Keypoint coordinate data
★ ★ ★ ★ ★ ★ ★

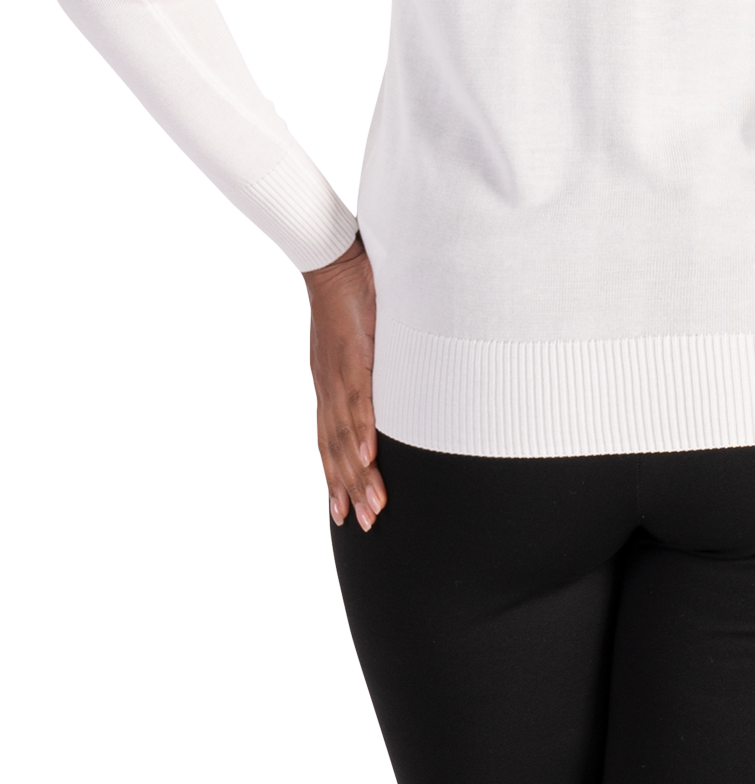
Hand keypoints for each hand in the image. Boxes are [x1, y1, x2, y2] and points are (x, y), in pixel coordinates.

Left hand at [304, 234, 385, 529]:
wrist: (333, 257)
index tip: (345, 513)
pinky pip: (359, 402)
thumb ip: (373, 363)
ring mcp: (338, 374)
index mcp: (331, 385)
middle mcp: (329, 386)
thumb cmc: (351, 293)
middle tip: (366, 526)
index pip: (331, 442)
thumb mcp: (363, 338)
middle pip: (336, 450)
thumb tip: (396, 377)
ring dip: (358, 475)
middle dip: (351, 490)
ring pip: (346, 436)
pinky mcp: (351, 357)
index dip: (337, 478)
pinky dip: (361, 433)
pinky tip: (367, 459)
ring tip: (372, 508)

★ ★ ★ ★ ★ ★ ★

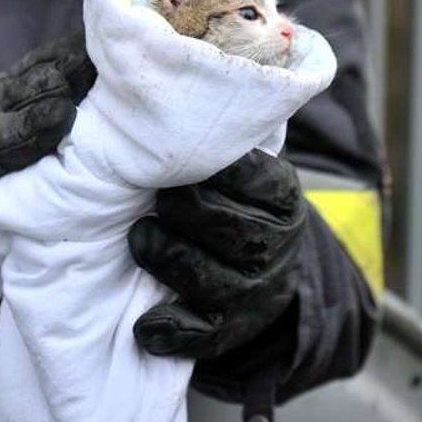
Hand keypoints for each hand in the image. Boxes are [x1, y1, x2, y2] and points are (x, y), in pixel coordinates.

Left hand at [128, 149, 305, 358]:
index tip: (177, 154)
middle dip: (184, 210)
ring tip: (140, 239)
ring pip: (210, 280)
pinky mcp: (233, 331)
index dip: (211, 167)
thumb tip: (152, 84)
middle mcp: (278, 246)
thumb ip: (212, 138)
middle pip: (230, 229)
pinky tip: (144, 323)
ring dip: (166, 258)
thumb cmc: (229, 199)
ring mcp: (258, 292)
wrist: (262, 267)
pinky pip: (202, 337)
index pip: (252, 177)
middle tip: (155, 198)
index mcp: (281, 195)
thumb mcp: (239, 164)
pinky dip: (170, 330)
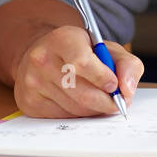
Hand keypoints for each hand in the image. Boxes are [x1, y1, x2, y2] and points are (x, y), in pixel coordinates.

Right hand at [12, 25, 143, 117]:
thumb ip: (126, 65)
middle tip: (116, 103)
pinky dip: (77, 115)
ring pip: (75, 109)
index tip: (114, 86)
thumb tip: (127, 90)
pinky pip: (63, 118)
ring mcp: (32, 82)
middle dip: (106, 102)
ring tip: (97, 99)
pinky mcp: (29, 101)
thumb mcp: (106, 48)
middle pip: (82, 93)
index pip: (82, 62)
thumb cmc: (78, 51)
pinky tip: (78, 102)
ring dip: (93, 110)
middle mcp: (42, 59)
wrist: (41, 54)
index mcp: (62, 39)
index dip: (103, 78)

★ ★ ★ ★ ★ ★ ★

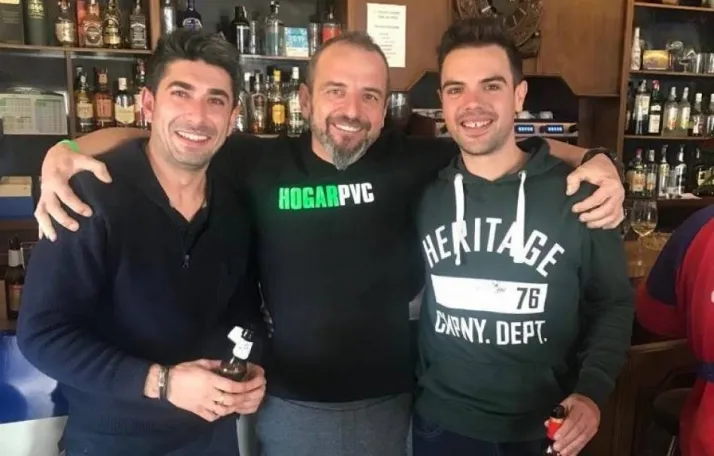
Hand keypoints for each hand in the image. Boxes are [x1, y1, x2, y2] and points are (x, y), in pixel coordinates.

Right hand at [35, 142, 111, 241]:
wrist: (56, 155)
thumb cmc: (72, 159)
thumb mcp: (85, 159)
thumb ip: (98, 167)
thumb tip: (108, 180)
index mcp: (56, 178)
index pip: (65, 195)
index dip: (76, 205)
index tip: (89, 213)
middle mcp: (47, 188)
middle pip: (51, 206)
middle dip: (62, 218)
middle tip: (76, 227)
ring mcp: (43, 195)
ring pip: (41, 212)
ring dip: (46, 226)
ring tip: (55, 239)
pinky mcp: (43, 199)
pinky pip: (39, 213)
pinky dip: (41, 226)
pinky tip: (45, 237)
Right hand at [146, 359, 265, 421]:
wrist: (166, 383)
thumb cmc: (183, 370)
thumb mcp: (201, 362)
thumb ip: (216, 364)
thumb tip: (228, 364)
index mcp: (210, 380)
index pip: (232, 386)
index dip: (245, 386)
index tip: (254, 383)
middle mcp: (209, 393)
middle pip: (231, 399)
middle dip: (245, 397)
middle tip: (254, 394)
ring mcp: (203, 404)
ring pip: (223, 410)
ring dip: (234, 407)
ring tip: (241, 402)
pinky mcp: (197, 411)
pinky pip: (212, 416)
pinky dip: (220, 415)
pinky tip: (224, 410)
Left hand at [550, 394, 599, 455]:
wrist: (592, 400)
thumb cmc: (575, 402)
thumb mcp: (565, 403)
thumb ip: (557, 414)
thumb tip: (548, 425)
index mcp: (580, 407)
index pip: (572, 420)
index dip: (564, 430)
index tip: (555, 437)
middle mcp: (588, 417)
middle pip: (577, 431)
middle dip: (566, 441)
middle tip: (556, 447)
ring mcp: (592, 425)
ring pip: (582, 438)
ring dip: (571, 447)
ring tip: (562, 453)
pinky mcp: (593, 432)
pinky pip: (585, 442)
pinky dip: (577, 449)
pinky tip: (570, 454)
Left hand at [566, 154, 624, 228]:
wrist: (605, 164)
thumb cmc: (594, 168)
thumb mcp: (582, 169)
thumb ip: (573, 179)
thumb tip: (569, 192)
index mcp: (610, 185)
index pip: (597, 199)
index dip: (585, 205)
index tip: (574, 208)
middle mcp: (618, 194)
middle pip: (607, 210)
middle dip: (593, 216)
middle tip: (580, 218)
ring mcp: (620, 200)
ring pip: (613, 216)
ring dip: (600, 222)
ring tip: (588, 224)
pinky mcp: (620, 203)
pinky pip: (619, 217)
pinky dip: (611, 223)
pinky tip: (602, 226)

★ ★ ★ ★ ★ ★ ★

ASSIGNMENT: Of the entries above, transcribe exactly those lines that fall between the line containing "index mcp: (210, 380)" and the line containing "pinky tip: (602, 226)", together with those two lines.

EXERCISE RESULT:
index mcp: (210, 380)
index pip: (232, 386)
index dip: (245, 386)
index tip: (254, 383)
middle mcp: (209, 393)
middle pip: (231, 399)
middle dip: (245, 397)
middle tip: (254, 394)
ring mcp: (203, 404)
ring pip: (223, 410)
ring dip: (234, 407)
ring tip: (241, 402)
pinky mcp: (197, 411)
pinky pip: (212, 416)
pinky dip: (220, 415)
pinky tip: (224, 410)
Left hand at [550, 394, 599, 455]:
wrist: (592, 400)
thumb cmc: (575, 402)
thumb mcp: (565, 403)
thumb ip: (557, 414)
thumb tip: (548, 425)
index mcp: (580, 407)
index pip: (572, 420)
index dip: (564, 430)
index tip: (555, 437)
middle mcp: (588, 417)
middle pip: (577, 431)
middle dip: (566, 441)
middle tip: (556, 447)
ring mcp: (592, 425)
ring pip: (582, 438)
ring dip: (571, 447)
ring tip: (562, 453)
pinky mcp: (593, 432)
pinky pip: (585, 442)
pinky dip: (577, 449)
pinky tip: (570, 454)
Left hand at [566, 154, 624, 228]:
wrist: (605, 164)
thumb cmc: (594, 168)
thumb mcp: (582, 169)
thumb ip: (573, 179)
thumb tip: (569, 192)
index mcp: (610, 185)
index pip: (597, 199)
index dip: (585, 205)
index tip: (574, 208)
middle mcp: (618, 194)
middle pip: (607, 210)
middle dip: (593, 216)
middle tip: (580, 218)
ring mcp: (620, 200)
ring pip: (613, 216)
ring dip: (600, 222)
ring tip: (588, 224)
pinky mcp: (620, 203)
pinky pip: (619, 217)
pinky dip: (611, 223)
pinky tip: (602, 226)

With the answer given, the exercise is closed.